- The Washington Times - Wednesday, August 18, 2010

One of the falsest attacks President Obama makes about his conservative opponents is that they have proposed not “a single, solitary new idea to address the challenges of the American people.” From the “Roadmap for America’s Future,” authored by Rep. Paul Ryan, Wisconsin Republican, to the series of proposals featured in House Republicans’ “America Speaking Out” series, the political right is awash in creative solutions to contemporary problems.

Now comes the Heritage Foundation with a comprehensive answer to the president’s criticism. Titled “Solutions for America,” the Washington-based think tank’s compilation, released on Tuesday, offers 128 specific proposals spread among 23 policy areas. Some of the ideas are none the worse for being old ones, while others are new, creative and remarkably promising. They would take the country in the direction that the majority of Americans want to go, which is the exact opposite of the direction of Mr. Obama’s agenda.

The guiding theme of “Solutions” is that the majority of Americans quite correctly believe, “The government has too much power, wastes too much money, and cannot be trusted to pursue the right priorities; therefore, it should be smaller in size and more limited in scope.”

Toward that end, Heritage experts propose major changes in welfare-related programs and entitlements. The think tank has identified 71 federal programs as “welfare” and suggests capping their total spending increases at the rate of inflation while treating some of them as loans to be repaid rather than outright grants.

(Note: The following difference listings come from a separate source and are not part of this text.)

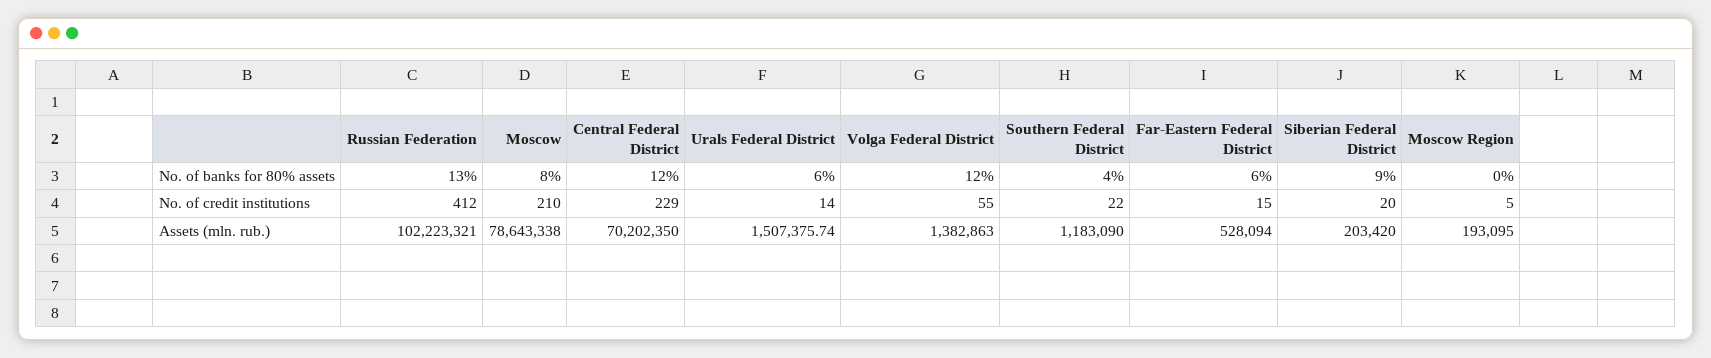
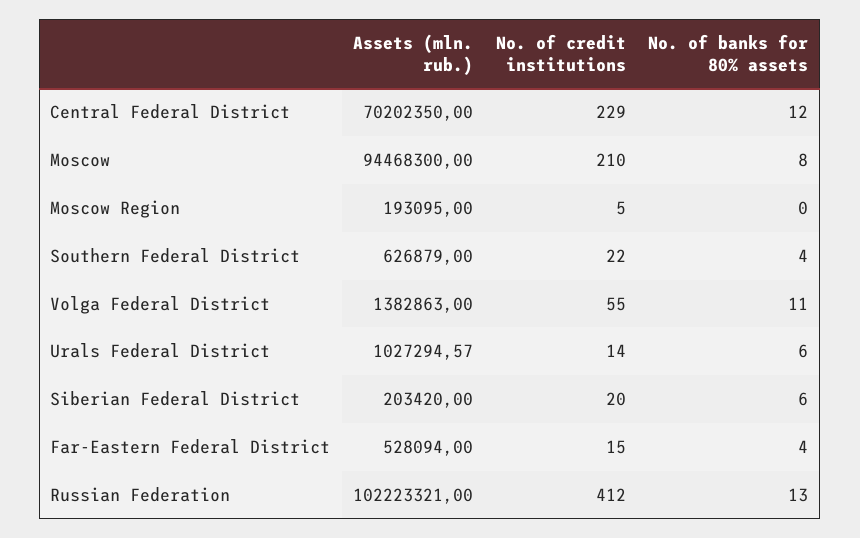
  {
    "Russian Federation": {
      "No. of banks for 80% assets": 13,
      "No. of credit institutions": 412,
      "Assets (mln. rub.)": 102223321
    },
    "Moscow": {
      "No. of banks for 80% assets": 8,
      "No. of credit institutions": 210,
-     "Assets (mln. rub.)": 78643338
+     "Assets (mln. rub.)": 94468300
    },
    "Central Federal District": {
      "No. of banks for 80% assets": 12,
      "No. of credit institutions": 229,
      "Assets (mln. rub.)": 70202350
    },
    "Urals Federal District": {
      "No. of banks for 80% assets": 6,
      "No. of credit institutions": 14,
-     "Assets (mln. rub.)": 1507375.74
+     "Assets (mln. rub.)": 1027294.57
    },
    "Volga Federal District": {
-     "No. of banks for 80% assets": 12,
+     "No. of banks for 80% assets": 11,
      "No. of credit institutions": 55,
      "Assets (mln. rub.)": 1382863
    },
    "Southern Federal District": {
      "No. of banks for 80% assets": 4,
      "No. of credit institutions": 22,
-     "Assets (mln. rub.)": 1183090
+     "Assets (mln. rub.)": 626879
    },
    "Far-Eastern Federal District": {
-     "No. of banks for 80% assets": 6,
+     "No. of banks for 80% assets": 4,
      "No. of credit institutions": 15,
      "Assets (mln. rub.)": 528094
    },
    "Siberian Federal District": {
-     "No. of banks for 80% assets": 9,
+     "No. of banks for 80% assets": 6,
      "No. of credit institutions": 20,
      "Assets (mln. rub.)": 203420
    },
    "Moscow Region": {
      "No. of banks for 80% assets": 0,
      "No. of credit institutions": 5,
      "Assets (mln. rub.)": 193095
    }
  }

That last idea is sensible and new.

Entitlement spending, meanwhile, would be subject for the first time to the congressional budgeting process rather than being allowed to grow on autopilot as it always has done.

Heritage would save $47 billion annually by gradually reducing federal worker pay. Right now, federal employees receive compensation that is 30 percent to 40 percent above that of private-sector workers with similar jobs. Discretionary spending again would be made subject to hard limits. Corporate welfare would be eliminated. The death tax and the alternative minimum tax would be abolished. All new regulations would expire at a specific sunset date unless explicitly renewed by Congress. Obamacare would be repealed and replaced with market-based solutions.

At Tuesday’s kickoff event for “Solutions,” Heritage President Ed Feulner explained the urgency of reform: “The federal government has given our grandchildren a $200,000 mortgage - with no house attached to it.” He might have added that this stands in contrast to current Fannie Mae and Freddie Mac policies that effectively give some freeloaders houses worth $200,000 with mortgages they can abandon with impunity. Heritage has a solution for that problem, too: “Abolish Freddie Mac and Fannie Mae and repeal all U.S. government regulatory measures that interfere with mortgage markets.”

Abolish federal agencies that don’t work? Now that is a novel idea. And a good one.